DIRECTIVE:
Copy out all of the data below word for word, leaving out the pictures.

DATA SUPPLIED:
▬▬▬▬▬▬▬▬▬▬

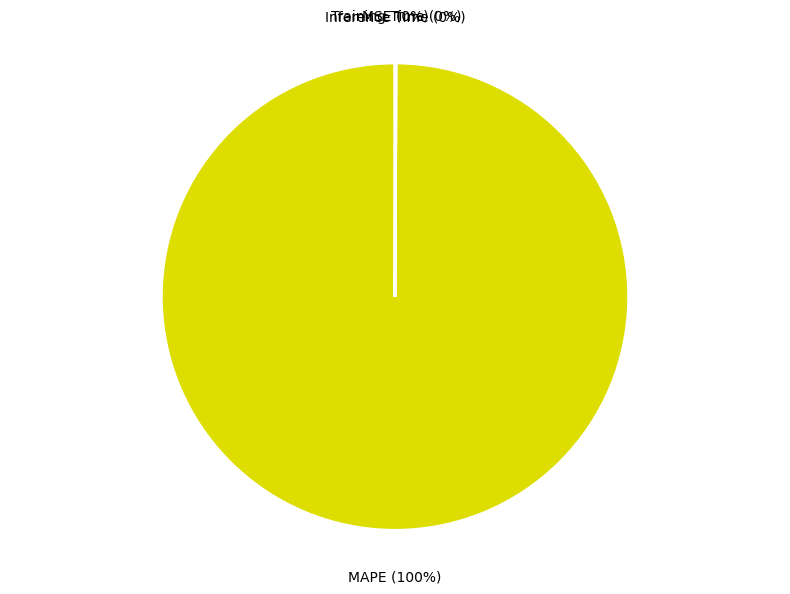

To the nearest percent, what is the average slice percentage?

25%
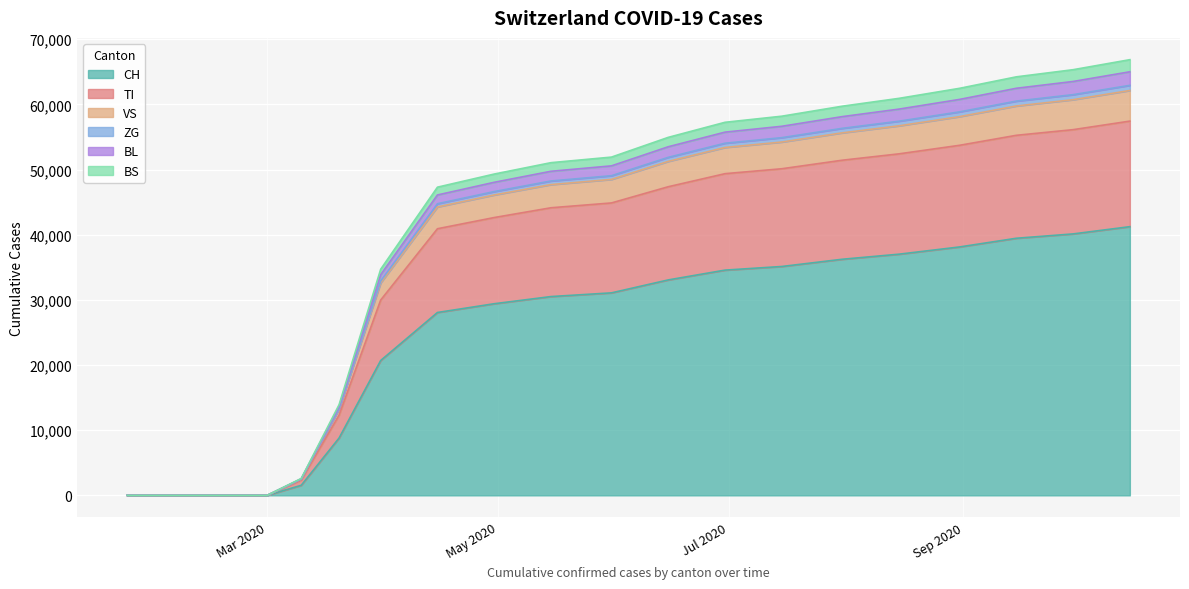

What is the maximum value for CH?

41234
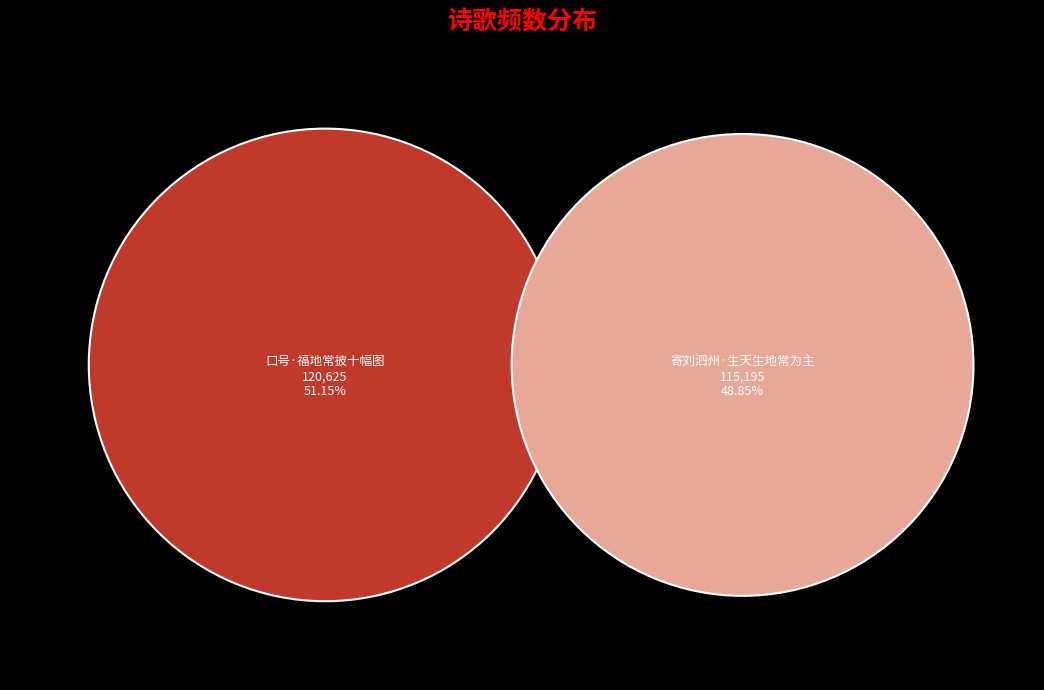

Which category accounts for the majority?

口号·福地常披十幅图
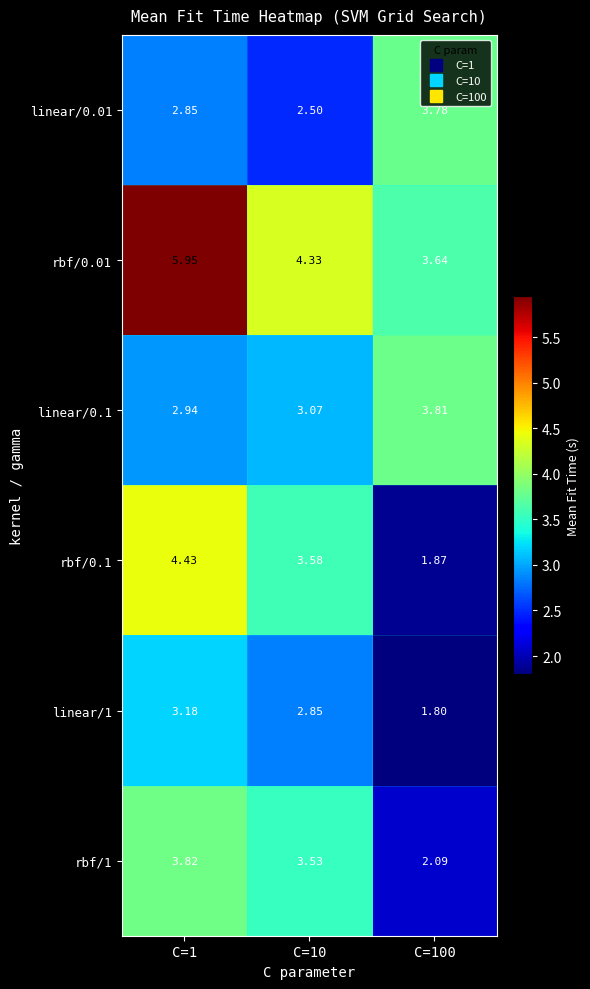

Is the value of linear/1 at C=10 greater than the value of rbf/1 at C=10?

No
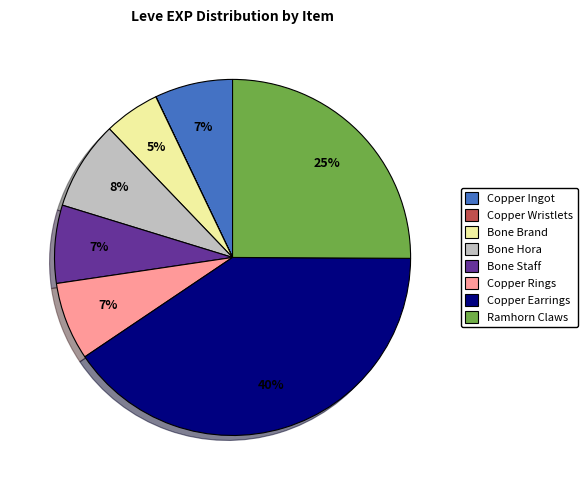

To the nearest percent, what is the difference between the largest and smallest slice percentages?

40%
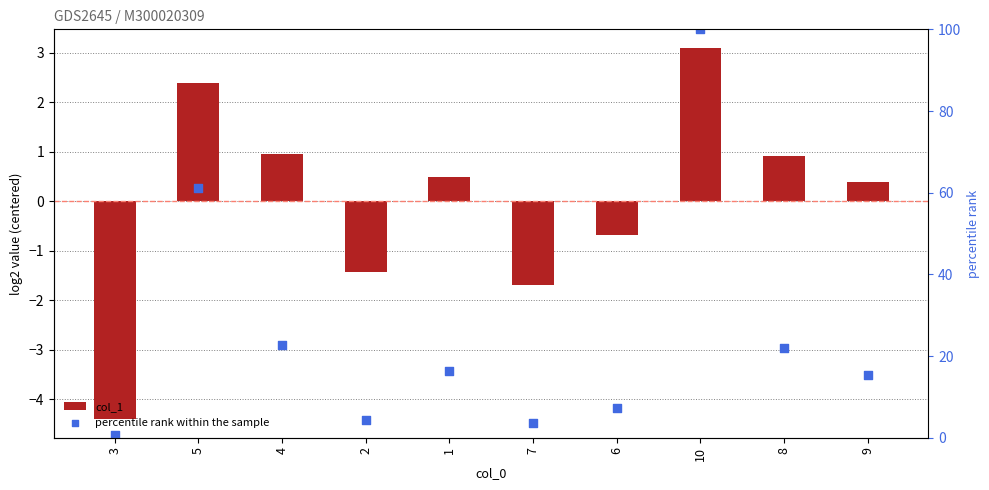

Which series reaches the minimum Y coordinate?

col_1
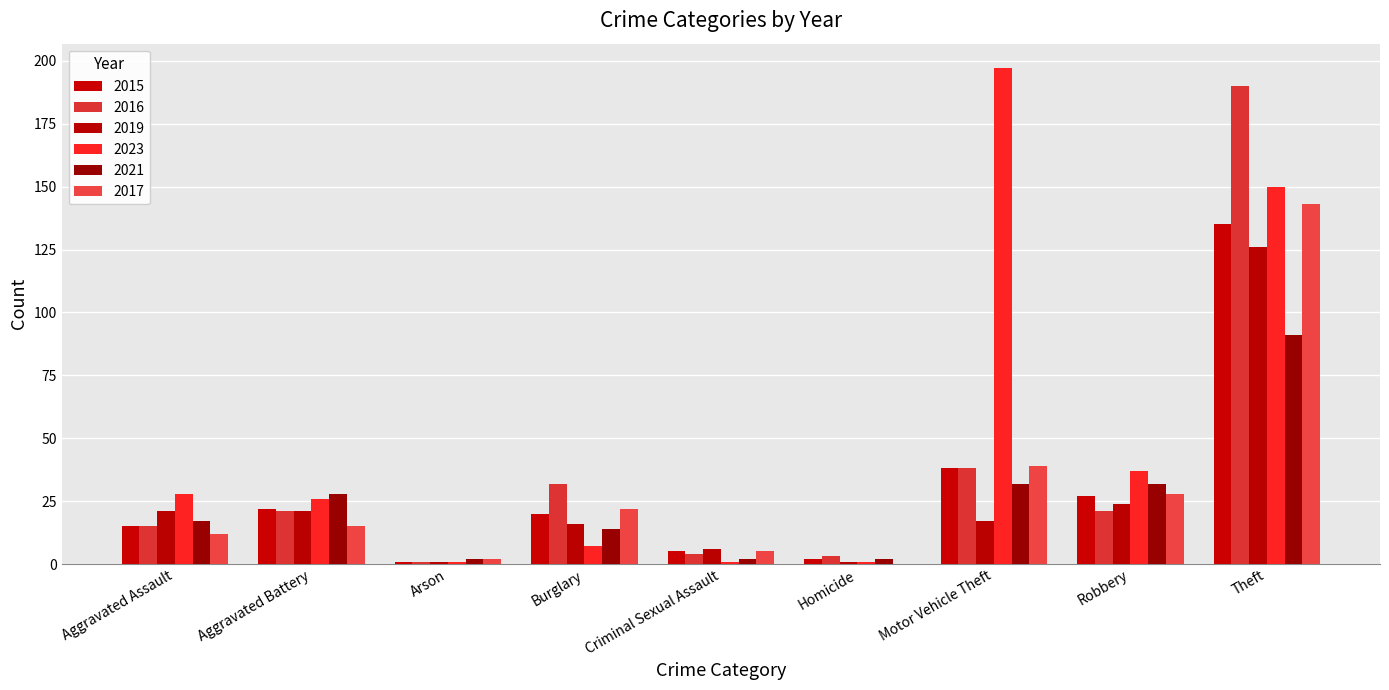

What is the sum of the 2016 values at Aggravated Assault and Aggravated Battery?

36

▬▬▬▬▬▬▬▬▬▬

ANSWER TO THE EXERCISE:
To the nearest percent, what is the average slice percentage?

25%

What is the maximum value for CH?

41234

Which category accounts for the majority?

口号·福地常披十幅图

Is the value of linear/1 at C=10 greater than the value of rbf/1 at C=10?

No

To the nearest percent, what is the difference between the largest and smallest slice percentages?

40%

Which series reaches the minimum Y coordinate?

col_1

What is the sum of the 2016 values at Aggravated Assault and Aggravated Battery?

36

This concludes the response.